* Written task *
Write out the stretch of lines below that begins at the line with "TASK-2615, priority: P2 -> P0" and ends at the line with "compare nstep unrolling", including both, exactly as given and nothing more.

[Supplied records — start]

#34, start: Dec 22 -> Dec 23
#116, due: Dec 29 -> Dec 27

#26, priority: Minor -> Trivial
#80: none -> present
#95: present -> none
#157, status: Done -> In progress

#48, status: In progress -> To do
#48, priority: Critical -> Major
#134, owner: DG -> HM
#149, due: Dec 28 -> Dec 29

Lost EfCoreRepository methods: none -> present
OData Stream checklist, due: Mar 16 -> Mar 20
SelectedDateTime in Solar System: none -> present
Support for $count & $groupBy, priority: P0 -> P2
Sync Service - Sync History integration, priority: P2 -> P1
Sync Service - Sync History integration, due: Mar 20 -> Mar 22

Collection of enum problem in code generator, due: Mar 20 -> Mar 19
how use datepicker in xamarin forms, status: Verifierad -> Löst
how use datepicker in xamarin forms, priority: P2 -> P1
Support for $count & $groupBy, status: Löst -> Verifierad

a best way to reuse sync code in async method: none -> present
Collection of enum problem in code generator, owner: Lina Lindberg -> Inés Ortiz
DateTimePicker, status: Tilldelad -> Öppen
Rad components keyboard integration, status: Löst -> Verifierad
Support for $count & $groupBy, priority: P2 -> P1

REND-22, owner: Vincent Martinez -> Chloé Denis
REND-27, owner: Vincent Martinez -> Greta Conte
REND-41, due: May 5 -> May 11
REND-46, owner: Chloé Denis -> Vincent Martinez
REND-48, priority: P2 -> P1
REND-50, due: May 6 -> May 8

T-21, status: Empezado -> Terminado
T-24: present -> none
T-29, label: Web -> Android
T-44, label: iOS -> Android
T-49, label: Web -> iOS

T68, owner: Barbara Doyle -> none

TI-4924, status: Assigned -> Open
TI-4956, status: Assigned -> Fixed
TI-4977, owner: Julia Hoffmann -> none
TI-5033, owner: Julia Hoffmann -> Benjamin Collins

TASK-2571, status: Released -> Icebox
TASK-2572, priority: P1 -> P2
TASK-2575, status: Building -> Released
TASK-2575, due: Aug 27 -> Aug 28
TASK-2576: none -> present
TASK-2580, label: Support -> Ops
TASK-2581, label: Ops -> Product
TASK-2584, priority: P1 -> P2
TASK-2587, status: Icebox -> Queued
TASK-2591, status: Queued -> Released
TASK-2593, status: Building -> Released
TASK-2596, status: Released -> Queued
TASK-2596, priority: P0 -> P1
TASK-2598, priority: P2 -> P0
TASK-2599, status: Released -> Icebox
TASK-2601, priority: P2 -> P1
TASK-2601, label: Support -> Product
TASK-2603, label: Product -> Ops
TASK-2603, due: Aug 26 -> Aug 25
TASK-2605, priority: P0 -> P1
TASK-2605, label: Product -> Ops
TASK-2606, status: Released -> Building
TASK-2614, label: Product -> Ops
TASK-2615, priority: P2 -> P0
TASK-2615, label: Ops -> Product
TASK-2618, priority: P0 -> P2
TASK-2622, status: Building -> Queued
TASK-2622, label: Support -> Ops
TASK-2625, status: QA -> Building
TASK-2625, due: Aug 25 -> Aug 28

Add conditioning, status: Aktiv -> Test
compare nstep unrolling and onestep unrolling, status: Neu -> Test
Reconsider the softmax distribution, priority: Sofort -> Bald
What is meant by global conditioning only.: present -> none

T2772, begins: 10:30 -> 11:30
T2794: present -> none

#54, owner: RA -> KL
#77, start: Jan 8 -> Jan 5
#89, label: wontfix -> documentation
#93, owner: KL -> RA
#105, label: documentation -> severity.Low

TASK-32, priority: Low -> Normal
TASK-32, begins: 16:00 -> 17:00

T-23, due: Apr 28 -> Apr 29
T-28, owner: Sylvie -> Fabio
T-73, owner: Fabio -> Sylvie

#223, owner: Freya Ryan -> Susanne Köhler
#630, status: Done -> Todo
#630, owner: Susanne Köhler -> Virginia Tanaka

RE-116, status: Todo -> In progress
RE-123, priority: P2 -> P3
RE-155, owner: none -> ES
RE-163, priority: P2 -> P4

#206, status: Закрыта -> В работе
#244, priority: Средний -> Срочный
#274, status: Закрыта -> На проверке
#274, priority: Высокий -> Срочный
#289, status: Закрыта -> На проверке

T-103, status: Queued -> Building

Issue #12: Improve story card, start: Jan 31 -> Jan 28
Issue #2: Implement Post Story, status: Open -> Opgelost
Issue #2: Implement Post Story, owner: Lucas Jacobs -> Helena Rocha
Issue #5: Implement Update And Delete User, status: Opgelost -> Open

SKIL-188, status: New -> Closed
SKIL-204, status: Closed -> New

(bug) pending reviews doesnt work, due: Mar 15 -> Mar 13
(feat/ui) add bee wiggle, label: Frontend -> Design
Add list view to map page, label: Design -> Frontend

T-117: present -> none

[Supplied records — finish]

* Exercise solution *
TASK-2615, priority: P2 -> P0
TASK-2615, label: Ops -> Product
TASK-2618, priority: P0 -> P2
TASK-2622, status: Building -> Queued
TASK-2622, label: Support -> Ops
TASK-2625, status: QA -> Building
TASK-2625, due: Aug 25 -> Aug 28

Add conditioning, status: Aktiv -> Test
compare nstep unrolling and onestep unrolling, status: Neu -> Test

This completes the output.